~Sunday~ I slept in this morning. Glorious Sunday.
I had a most delicious bagel with cream cheese for breakfast, along with some coffee, of course. I had 14 items on my to-do list for this weekend, and I knocked out a few of them today.
- Completed submission form for my Flexible Health Spending Account reimbursement for 2009. I dropped it in the mail, ready to enjoy my $750 reimbursement when it arrives. I hate the guessing game that is involved with estimating that amount every year. I had a bunch more eligible receipts to submit, but to no end as I’d estimated $750 and that’s the max I can get back. I upped my 2010 estimate to $1000.
- I went to pay my vehicle registration renewal online, but after reading how it’s tied to my required annual NC Vehicle Inspection, I decided to wait until I pass the inspection first. I plan to have it inspected the first week in March. Assuming it passes—there is that little issue of the brake light that continuously burns—I’ll submit the registration renewal as soon as it does.
- In anticipation of our 5:00 Gulf Coast Alternative Spring Break meeting, I worked up an activity that we can do during our “free day” in downtown New Orleans at the end of our week-long post-Katrina Habitat work that we’ll be doing in Thibodaux, LA. My proposal is that in three or four groups (so either three groups of four or four groups of three, and one with one extra person, since we’re 13 all together) we’d do this:
- Make a note of the funniest or most interesting thing you see on a t-shirt while walking through the French Quarter.
- Check out a total of three menus in the windows of nice restaurants you pass by and:
- Write down the names of all three restaurants that you check out
- Note the most exotic, unusual, or unexpected item across all three menus (i.e., so pick one menu item overall, not one from each menu)
- Write down the name, what’s in the dish, and the price of the most expensive item across all three menus (i.e., again, that’s one item overall, not one from each menu)
- In one or more of the Voodoo shops, can you find anything that is designed to keep hurricanes away? If so what was it? If not, what’s the most surprising thing to you that people might want to use voodoo on?
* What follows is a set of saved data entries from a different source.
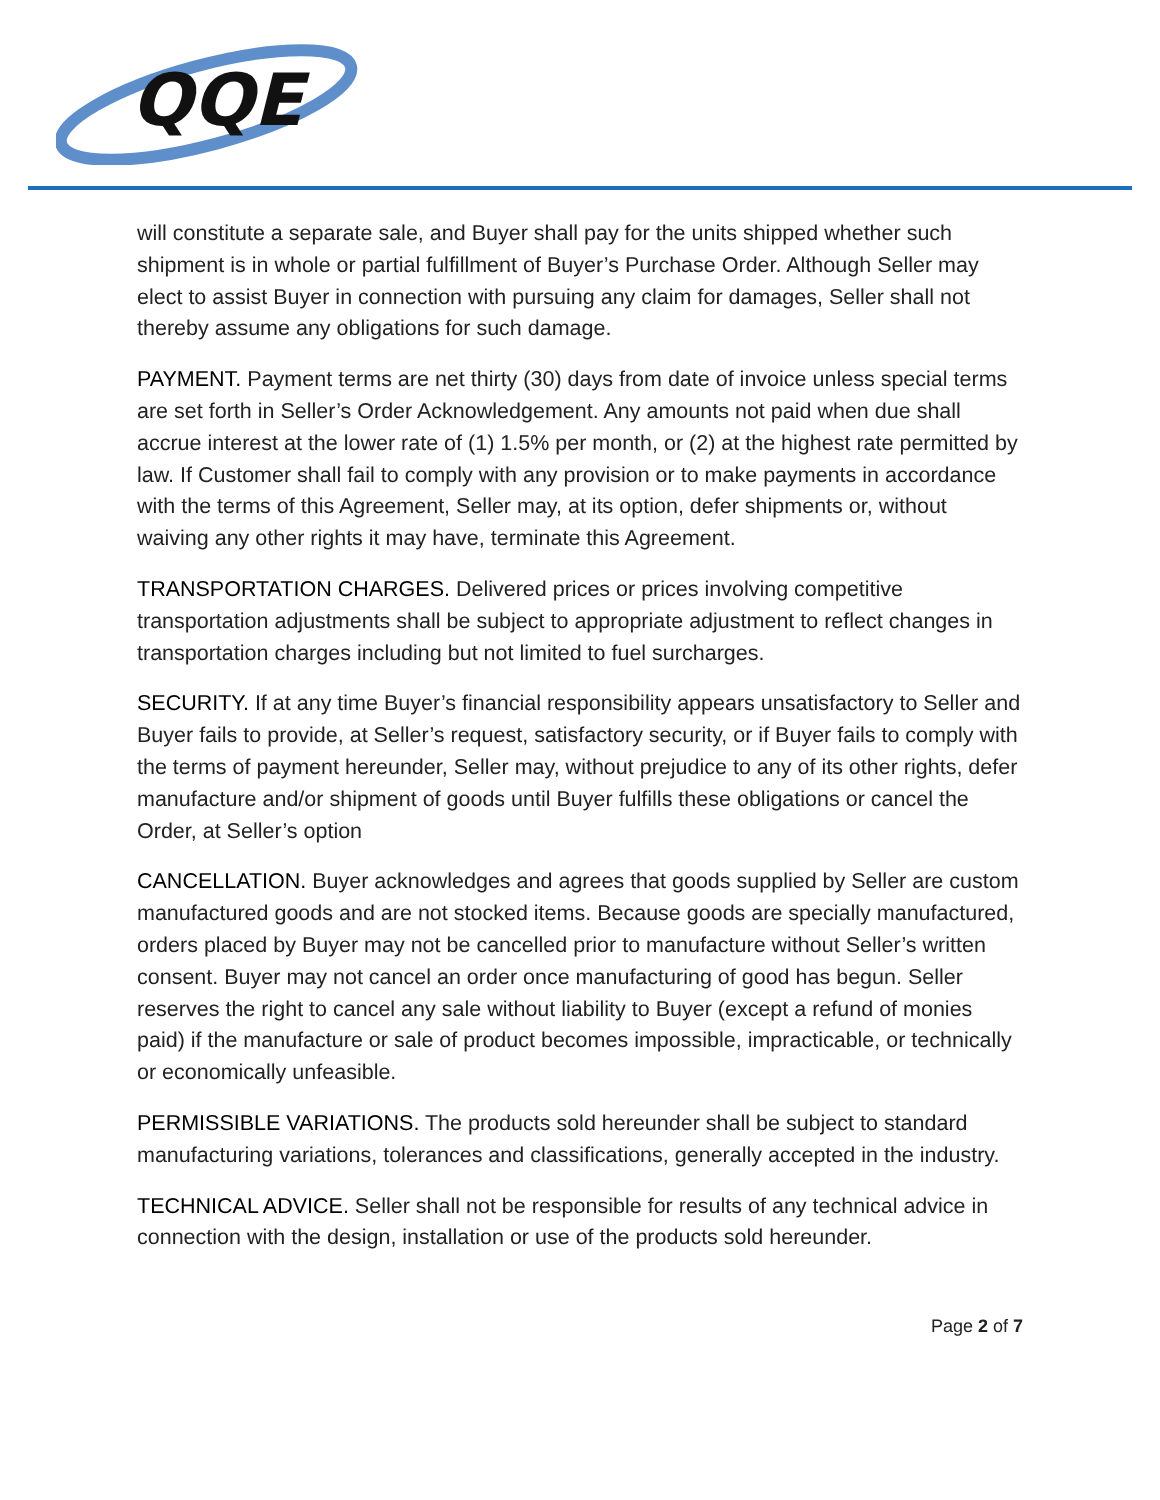QQE
will constitute a separate sale, and Buyer shall pay for the units shipped whether such shipment is in whole or partial fulfillment of Buyer’s Purchase Order. Although Seller may elect to assist Buyer in connection with pursuing any claim for damages, Seller shall not thereby assume any obligations for such damage.
PAYMENT. Payment terms are net thirty (30) days from date of invoice unless special terms are set forth in Seller’s Order Acknowledgement. Any amounts not paid when due shall accrue interest at the lower rate of (1) 1.5% per month, or (2) at the highest rate permitted by law. If Customer shall fail to comply with any provision or to make payments in accordance with the terms of this Agreement, Seller may, at its option, defer shipments or, without waiving any other rights it may have, terminate this Agreement.
TRANSPORTATION CHARGES. Delivered prices or prices involving competitive transportation adjustments shall be subject to appropriate adjustment to reflect changes in transportation charges including but not limited to fuel surcharges.
SECURITY. If at any time Buyer’s financial responsibility appears unsatisfactory to Seller and Buyer fails to provide, at Seller’s request, satisfactory security, or if Buyer fails to comply with the terms of payment hereunder, Seller may, without prejudice to any of its other rights, defer manufacture and/or shipment of goods until Buyer fulfills these obligations or cancel the Order, at Seller’s option
CANCELLATION. Buyer acknowledges and agrees that goods supplied by Seller are custom manufactured goods and are not stocked items. Because goods are specially manufactured, orders placed by Buyer may not be cancelled prior to manufacture without Seller’s written consent. Buyer may not cancel an order once manufacturing of good has begun. Seller reserves the right to cancel any sale without liability to Buyer (except a refund of monies paid) if the manufacture or sale of product becomes impossible, impracticable, or technically or economically unfeasible.
PERMISSIBLE VARIATIONS. The products sold hereunder shall be subject to standard manufacturing variations, tolerances and classifications, generally accepted in the industry.
TECHNICAL ADVICE. Seller shall not be responsible for results of any technical advice in connection with the design, installation or use of the products sold hereunder.
Page 2 of 7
- Glancing at ads for the jazz (or any music) clubs, what’s the most famous name you saw of someone either currently headlining or has played in the past at any of them?
- Make a note of the most interesting piece of art or street performance that you encounter while visiting the French Quarter.
- I refilled a prescription online.
- I wrote Saturday’s blog entry.
- I attended our penultimate Gulf Coast ASB group pre-trip meeting, where we played a game of Jeopardy devised by Jackie, our student leader, filled with facts and statistics about Hurricane Katrina, which was followed by a quick review of three important information sheets: a packing list, a contact sheet with everyone’s information on it (how we can contact that parents or guardian in the event of an emergency), and the group information sheet about our whereabouts during our trip (how parents or a guardian can contact us if they need to reach their student).
- I did a bunch of homework in the evening, including reading assignments from The Wisdom of Crowds and Conversation and Community, devising a blog entry called, “The mother-of-all passwords and a taxonomy, a tweet about the blog entry, and then just a little bit on what our group (“The Geeks”) is responsible for in developing the Classmate wiki.
- I studied a few shagging dance lesson videos (with Sue and Randy, who keeps calling the videos “tapes” throughout the series). I watched: The Basic Series, The Female Underarm Turn Series (which includes how the male is to lead it), and The Belly Roll. This is all in anticipation of jumping into Shagging for Beginners II with my friend Jen tomorrow night, where they will expect the participants to have learned all that in Shagging for Beginners I.
It’s always interesting to listening heterosexist language in dance lessons. Instead of referring to “the lead” and “the follow,” most (unenlightened, in my opinion) instructors refer to “the man” and the “woman,” respectively. Of course, the gender of the person fulfilling the role is actually totally irrelevant, which all you have to do is watch two men dancing together or two women dancing together to realize.
Here’s another very heterosexist (if not outright homophobic) remark made by Randy, while explaining how the belly roll got its name. “It’s because while doing steps 5 and 6, the woman can roll her belly (although ‘hips’ is more accurate if you ask me; rolling your belly just sounds fat), just to add a little flair to the dance. Now men, it’s the women who roll their belly. Then men don’t do that. If you’re out there and you start rolling your belly, well, you’re going to get some looks from the others that you might not like.” Yeah, god forbid you should do something outside society’s uptight gender norms, or possibly get a second look from someone of the same sex. How horrific that would be.
It’s so “interesting” living in the non-majority paradigm sometimes. But I bitterly digressed as I was shagging the “man’s part” by myself in my kitchen at 1:00 in the morning.
That last sentence would be so much better if it were read in the UK.